A terceira edição da Feira do Livro da Unesp está sendo realizada virtualmente, tendo em vista a impossibilidade de realização presencial durante a pandemia de Covid-19. O evento ocorre até o dia 11 de abril de 2021, domingo, às 23h59. Os livros vendidos na feira oferecem, no mínimo, 50% de desconto. Apesar do revés de não poder acontecer presencialmente, o formato digital da feira ajuda a aumentar o seu alcance e também o acesso às obras que estão sendo vendidas. Mas o que aproveitar na feira? Para ajudar nosso leitor com essa escolha, arte!brasileiros perguntou às editoras Autêntica, Cobogó e Ubu quais edições são imperdíveis para quem gosta de arte, cultura, filosofia e o estudo do pensamento crítico como um todo.

No campo dos livros de arte, a biografia do grande pintor modernista Alberto da Veiga Guignard é uma das dicas da Autêntica. Também da editora, O realismo impossível, de André Bazin, lembra que, quando discutimos o cinema, “devemos sempre falar de efeitos de realidade, em vez de reprodução do real“. Falando em real, Slavoj Žižek o interroga na publicação descrita por Christian Dunker como um guia de bolso para iniciar sua jornada através do pensamento do filósofo esloveno. Dunker, aliás é um dos organizadores – junto de Cláudia Perrone, Gilson Iannini, Miriam Debieux Rosa, Rose Gurski – da obra coletiva Sonhos Confinados: O que sonham os brasileiros em tempos de pandemia, uma ontologia do tempo presente a partir dos sonhos.
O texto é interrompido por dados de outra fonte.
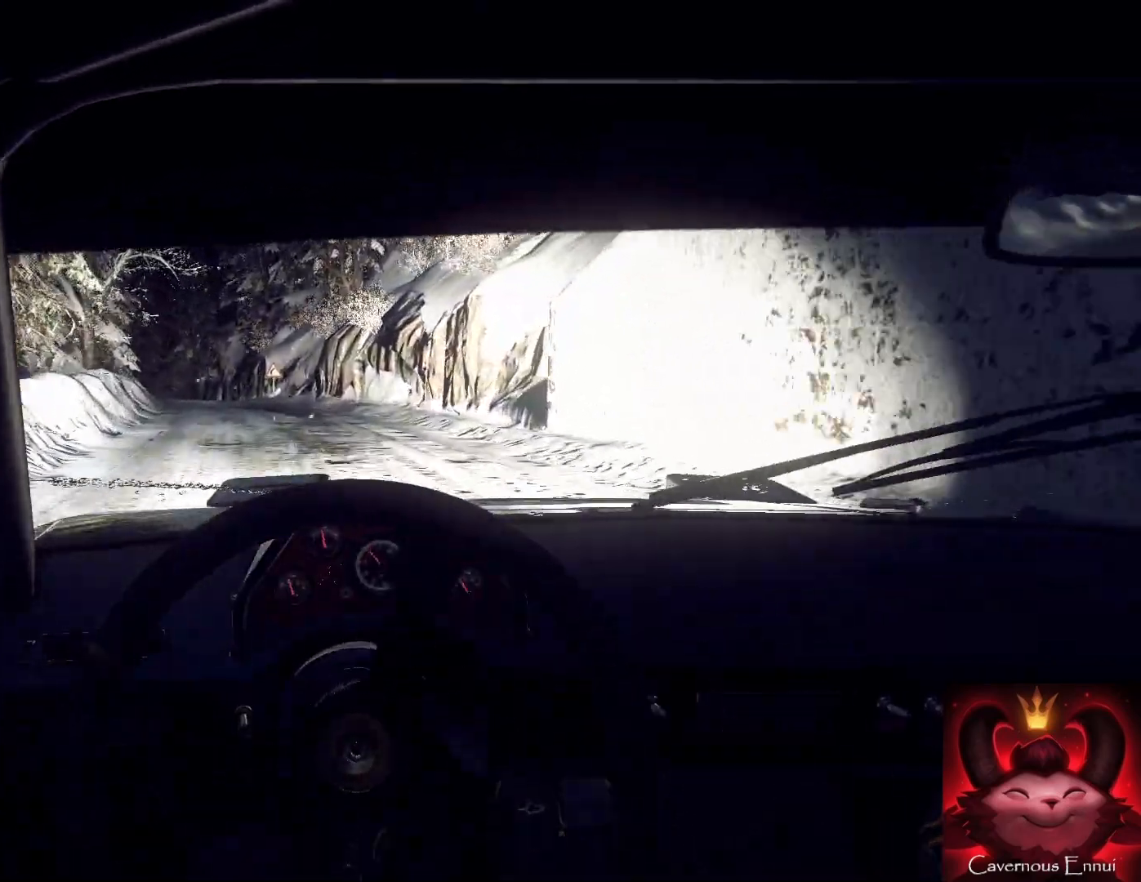
{"buttons": [], "left_stick": "center", "right_stick": "up", "events": [[67, "left_stick", "center"]]}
“Ler este livro é uma imersão no pensamento do autor e não há como sair ileso. Sua escrita fere, queima e nos arremessa num turbilhão de pensamentos e sensações”, escreveu Eugênio Lima sobre o livro Pele Negra, Máscaras Brancas de Frantz Fanon, para a arte!brasileiros #53. Lançado pela Ubu no ano passado, é uma das obras que a editora recomenda para a aproveitar na feira. Outra escolha da editora é A invenção da cultura, onde Roy Wagner radicaliza a reflexão sobre o polêmico conceito de cultura, a partir da ideia de invenção. Seguindo no papo cabeça, Big Tech – A ascensão dos dados e a morte da política, de Eugeny Morozov, é essencial para (tentar) entender o capitalismo de vigilância; para quem gostou do artigo Os robôs serão os artistas do futuro? – publicado na última edição de arte!brasileiros – Big Tech aprofundará algumas das questões abordadas brevemente no texto.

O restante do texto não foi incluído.